Objective – Rewrite the part of the rows that opens with the row containing "order: Poales" and closes with the last row, changing "common name" to "vernacular name" and keeping everything else the same.

* start Data records *

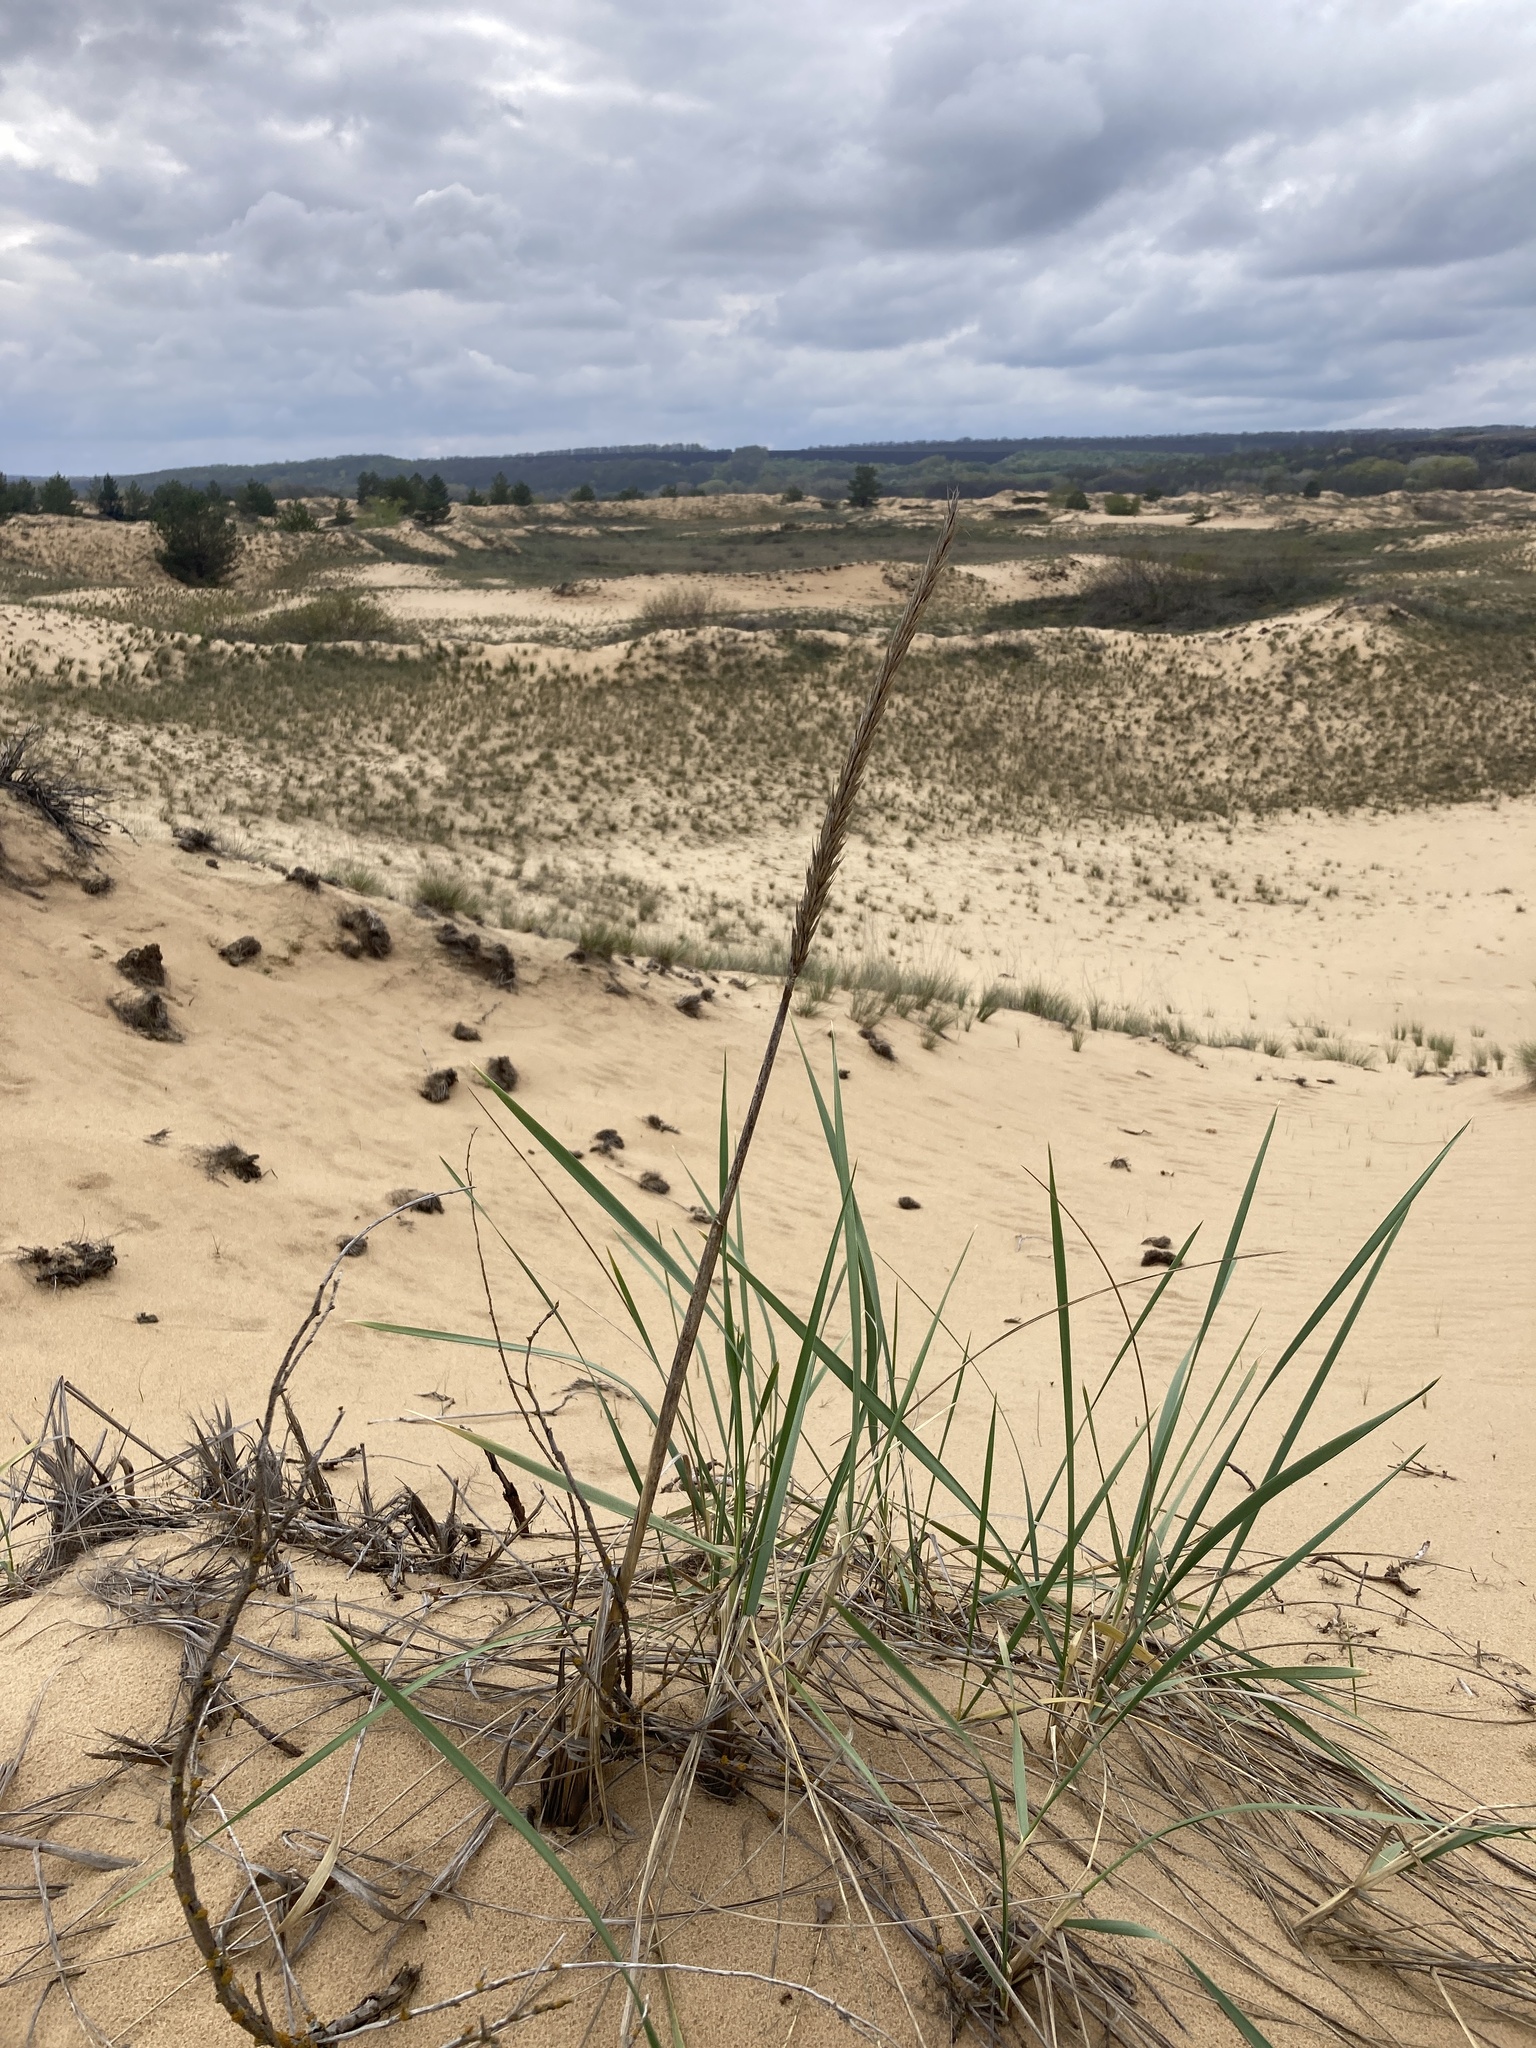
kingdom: Plantae
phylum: Tracheophyta
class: Liliopsida
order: Poales
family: Poaceae
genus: Leymus
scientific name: Leymus racemosus
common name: Mammoth wildrye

* end Data records *

Response for this exercise –
order: Poales
family: Poaceae
genus: Leymus
scientific name: Leymus racemosus
vernacular name: Mammoth wildrye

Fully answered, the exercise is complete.